Description of the task: Count the lines in the records that contain the word "depending", treating case as significant. Reply with that number alone.

Given data:
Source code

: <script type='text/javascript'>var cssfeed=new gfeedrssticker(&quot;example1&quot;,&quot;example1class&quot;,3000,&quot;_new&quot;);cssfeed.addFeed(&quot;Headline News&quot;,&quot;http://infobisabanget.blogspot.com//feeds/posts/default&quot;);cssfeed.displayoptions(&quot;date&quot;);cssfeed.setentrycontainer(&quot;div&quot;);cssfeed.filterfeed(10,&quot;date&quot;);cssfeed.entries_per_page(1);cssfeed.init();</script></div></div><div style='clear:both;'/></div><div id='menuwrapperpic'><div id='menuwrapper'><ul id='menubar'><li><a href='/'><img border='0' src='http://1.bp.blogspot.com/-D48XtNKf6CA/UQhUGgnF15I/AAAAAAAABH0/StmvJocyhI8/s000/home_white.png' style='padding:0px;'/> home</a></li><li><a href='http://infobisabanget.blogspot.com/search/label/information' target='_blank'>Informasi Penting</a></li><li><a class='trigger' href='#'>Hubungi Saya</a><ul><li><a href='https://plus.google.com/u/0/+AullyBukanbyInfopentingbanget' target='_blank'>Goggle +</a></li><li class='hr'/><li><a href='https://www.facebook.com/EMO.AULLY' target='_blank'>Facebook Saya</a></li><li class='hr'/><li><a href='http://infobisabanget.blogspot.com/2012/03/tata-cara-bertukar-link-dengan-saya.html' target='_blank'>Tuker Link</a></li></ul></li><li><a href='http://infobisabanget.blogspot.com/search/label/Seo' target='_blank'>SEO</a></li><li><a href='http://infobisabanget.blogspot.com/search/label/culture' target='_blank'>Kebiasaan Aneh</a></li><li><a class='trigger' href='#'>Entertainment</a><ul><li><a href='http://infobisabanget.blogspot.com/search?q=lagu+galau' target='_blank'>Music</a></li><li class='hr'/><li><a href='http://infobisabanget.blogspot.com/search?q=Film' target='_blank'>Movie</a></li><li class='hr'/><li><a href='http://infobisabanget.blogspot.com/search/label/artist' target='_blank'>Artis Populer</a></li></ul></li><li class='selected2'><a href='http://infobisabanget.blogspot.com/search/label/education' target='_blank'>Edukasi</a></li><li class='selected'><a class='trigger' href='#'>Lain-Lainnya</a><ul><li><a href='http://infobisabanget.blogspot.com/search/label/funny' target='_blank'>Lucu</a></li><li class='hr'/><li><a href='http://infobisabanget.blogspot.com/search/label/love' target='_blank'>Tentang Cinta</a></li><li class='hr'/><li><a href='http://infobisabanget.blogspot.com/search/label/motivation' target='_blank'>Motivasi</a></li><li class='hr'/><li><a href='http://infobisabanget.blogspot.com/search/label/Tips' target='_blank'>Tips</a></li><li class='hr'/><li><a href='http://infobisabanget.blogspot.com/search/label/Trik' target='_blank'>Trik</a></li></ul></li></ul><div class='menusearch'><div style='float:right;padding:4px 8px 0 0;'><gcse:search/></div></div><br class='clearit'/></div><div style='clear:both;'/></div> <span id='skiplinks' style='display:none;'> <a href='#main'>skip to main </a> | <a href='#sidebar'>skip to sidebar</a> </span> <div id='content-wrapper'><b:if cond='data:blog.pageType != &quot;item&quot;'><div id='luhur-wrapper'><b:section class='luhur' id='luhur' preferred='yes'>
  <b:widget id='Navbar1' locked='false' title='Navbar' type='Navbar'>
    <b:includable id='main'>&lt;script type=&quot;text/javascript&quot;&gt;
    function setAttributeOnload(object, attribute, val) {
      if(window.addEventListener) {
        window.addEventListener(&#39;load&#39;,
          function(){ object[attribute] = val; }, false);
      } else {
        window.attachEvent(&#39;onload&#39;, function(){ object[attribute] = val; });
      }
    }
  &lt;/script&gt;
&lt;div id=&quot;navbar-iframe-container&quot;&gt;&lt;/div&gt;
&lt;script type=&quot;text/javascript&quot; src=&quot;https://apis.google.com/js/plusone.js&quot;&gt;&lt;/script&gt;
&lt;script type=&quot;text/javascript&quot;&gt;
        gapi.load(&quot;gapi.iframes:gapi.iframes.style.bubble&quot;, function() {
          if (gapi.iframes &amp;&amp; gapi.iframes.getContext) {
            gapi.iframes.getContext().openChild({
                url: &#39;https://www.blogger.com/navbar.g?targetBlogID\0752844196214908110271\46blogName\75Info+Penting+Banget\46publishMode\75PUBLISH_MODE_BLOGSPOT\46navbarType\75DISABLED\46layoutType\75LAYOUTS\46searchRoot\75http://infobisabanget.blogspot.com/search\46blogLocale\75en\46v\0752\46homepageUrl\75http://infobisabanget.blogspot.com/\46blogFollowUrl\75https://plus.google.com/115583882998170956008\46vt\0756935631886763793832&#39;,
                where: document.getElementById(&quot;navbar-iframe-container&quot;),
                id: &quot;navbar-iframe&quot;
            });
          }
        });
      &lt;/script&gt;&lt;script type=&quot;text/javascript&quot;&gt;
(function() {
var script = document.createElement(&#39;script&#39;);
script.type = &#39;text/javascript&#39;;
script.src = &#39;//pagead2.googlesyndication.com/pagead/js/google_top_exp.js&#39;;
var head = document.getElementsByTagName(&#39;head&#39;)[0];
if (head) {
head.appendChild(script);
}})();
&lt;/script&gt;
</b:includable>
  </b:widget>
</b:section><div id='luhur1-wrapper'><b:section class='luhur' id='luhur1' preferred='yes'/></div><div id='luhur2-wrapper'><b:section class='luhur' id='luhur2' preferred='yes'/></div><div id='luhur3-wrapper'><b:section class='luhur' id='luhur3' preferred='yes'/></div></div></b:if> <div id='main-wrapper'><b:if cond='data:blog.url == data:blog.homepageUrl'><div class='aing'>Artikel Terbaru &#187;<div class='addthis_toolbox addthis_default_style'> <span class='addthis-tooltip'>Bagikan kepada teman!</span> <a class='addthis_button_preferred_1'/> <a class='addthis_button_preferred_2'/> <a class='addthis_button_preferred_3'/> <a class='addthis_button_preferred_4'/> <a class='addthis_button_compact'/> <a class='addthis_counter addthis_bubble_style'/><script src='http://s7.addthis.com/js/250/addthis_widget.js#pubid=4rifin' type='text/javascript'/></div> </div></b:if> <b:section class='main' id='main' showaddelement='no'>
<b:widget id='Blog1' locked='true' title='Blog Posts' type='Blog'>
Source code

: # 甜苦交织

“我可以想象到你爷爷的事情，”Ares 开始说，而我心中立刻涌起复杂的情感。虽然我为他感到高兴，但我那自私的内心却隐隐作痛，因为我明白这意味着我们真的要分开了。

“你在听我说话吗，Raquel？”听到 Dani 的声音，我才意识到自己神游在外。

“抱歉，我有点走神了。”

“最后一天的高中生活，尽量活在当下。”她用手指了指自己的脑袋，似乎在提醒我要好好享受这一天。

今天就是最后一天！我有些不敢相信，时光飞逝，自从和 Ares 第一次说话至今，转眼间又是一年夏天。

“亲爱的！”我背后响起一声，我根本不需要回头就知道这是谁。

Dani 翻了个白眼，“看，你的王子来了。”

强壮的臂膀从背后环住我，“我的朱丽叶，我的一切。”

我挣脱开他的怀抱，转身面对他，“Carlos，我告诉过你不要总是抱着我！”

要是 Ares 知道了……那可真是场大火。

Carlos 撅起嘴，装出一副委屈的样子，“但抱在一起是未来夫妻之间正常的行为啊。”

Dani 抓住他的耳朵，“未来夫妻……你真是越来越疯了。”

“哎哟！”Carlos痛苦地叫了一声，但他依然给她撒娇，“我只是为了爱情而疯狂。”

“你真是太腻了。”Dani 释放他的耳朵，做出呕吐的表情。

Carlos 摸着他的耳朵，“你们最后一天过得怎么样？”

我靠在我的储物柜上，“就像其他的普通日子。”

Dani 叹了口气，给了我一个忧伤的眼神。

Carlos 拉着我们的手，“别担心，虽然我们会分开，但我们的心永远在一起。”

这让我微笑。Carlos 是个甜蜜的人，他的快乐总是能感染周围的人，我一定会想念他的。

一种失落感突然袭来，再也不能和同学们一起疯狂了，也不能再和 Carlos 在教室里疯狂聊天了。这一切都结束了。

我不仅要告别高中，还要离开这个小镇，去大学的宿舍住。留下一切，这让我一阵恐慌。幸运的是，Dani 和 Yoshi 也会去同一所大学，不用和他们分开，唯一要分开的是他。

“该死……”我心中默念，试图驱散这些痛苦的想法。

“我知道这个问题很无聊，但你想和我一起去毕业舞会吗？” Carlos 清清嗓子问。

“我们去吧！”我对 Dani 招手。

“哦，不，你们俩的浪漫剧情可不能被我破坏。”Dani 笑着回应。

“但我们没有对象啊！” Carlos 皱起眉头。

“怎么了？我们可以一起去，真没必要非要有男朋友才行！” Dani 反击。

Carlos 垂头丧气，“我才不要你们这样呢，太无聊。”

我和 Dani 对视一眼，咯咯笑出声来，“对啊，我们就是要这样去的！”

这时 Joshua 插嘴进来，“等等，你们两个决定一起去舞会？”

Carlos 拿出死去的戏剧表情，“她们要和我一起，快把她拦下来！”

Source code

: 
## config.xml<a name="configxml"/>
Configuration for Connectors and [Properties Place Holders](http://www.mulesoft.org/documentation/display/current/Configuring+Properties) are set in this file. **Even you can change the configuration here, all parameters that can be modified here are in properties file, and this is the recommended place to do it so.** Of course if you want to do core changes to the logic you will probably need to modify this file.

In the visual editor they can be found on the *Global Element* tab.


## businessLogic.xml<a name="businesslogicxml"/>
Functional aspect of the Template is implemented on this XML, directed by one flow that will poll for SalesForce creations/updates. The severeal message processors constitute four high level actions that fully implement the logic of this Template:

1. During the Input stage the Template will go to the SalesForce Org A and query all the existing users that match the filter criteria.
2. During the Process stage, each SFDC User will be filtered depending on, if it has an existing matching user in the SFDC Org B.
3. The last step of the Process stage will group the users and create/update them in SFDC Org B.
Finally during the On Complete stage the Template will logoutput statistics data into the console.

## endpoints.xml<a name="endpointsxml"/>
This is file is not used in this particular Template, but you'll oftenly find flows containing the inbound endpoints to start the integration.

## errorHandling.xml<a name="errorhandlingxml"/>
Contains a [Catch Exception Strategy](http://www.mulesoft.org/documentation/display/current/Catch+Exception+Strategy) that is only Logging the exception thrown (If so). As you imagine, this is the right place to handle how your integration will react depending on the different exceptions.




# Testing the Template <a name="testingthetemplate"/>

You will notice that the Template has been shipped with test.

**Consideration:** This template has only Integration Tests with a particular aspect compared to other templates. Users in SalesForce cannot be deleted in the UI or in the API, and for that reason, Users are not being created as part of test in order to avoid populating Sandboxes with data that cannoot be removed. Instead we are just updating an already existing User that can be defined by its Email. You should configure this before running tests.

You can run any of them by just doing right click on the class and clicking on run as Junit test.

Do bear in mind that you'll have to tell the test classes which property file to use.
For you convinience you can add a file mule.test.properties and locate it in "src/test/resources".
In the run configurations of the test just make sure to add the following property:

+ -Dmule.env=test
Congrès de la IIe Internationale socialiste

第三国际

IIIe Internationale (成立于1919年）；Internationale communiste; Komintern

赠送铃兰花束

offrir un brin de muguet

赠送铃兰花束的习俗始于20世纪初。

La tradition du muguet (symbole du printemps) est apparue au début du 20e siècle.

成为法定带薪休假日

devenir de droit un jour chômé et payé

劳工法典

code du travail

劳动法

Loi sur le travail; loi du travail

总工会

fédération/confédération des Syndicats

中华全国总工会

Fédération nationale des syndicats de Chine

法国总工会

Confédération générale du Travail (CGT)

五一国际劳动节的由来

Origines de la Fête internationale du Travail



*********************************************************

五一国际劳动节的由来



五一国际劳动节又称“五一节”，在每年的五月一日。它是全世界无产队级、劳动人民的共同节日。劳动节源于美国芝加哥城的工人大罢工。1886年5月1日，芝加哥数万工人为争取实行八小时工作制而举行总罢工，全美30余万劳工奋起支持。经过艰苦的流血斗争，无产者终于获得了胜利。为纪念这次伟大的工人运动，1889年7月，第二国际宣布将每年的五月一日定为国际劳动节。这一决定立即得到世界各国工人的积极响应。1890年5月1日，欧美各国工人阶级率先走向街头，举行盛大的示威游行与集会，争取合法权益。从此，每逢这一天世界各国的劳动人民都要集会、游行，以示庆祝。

Written solution: 2